(Saved data entries)
BEGIN

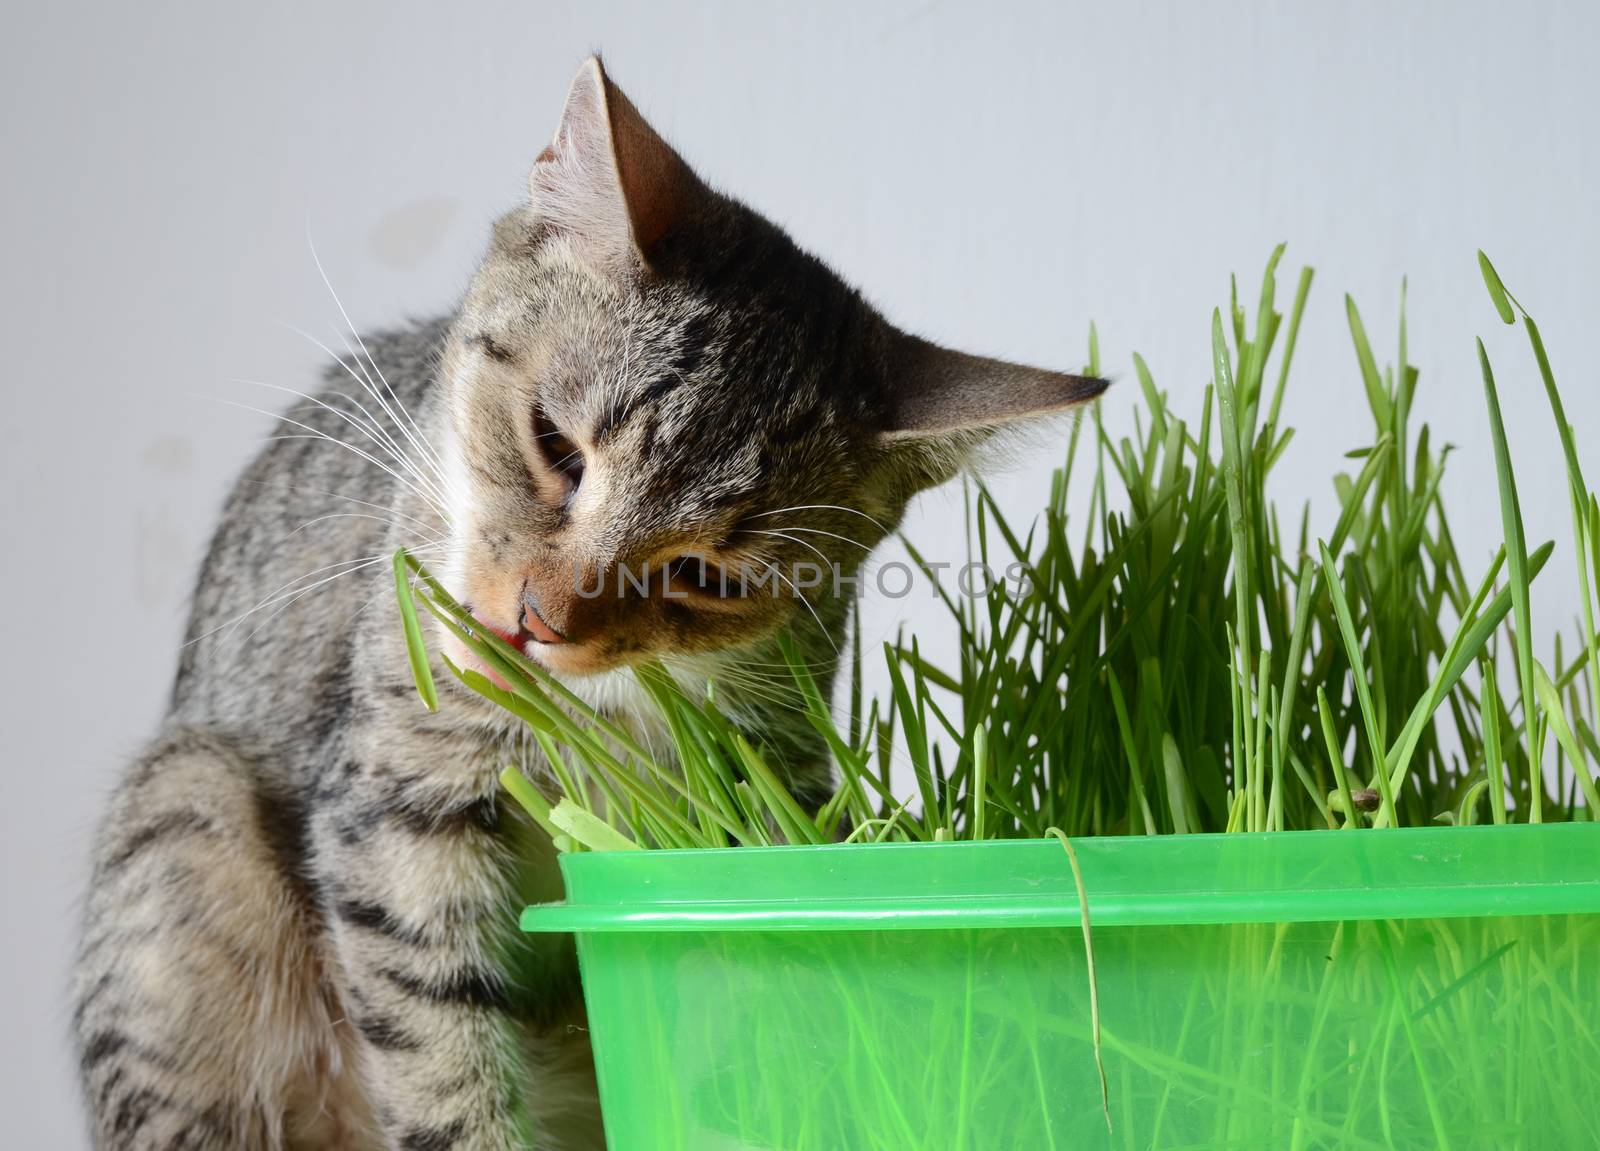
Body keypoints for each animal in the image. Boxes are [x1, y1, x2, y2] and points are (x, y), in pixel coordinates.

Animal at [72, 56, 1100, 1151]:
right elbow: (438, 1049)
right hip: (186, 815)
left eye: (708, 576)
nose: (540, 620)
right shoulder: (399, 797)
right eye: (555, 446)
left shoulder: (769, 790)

END
BEGIN

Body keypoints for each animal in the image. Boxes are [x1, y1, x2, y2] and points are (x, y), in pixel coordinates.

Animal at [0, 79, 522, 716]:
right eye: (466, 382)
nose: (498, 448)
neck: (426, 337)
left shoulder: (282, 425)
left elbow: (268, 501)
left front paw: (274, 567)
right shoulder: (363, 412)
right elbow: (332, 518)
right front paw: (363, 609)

END

→ **What to do**:
Search the entries above for "left". Show every line that has it.

→ **Written answer**:
left eye: (708, 576)
left shoulder: (769, 790)
left shoulder: (282, 425)
left elbow: (268, 501)
left front paw: (274, 567)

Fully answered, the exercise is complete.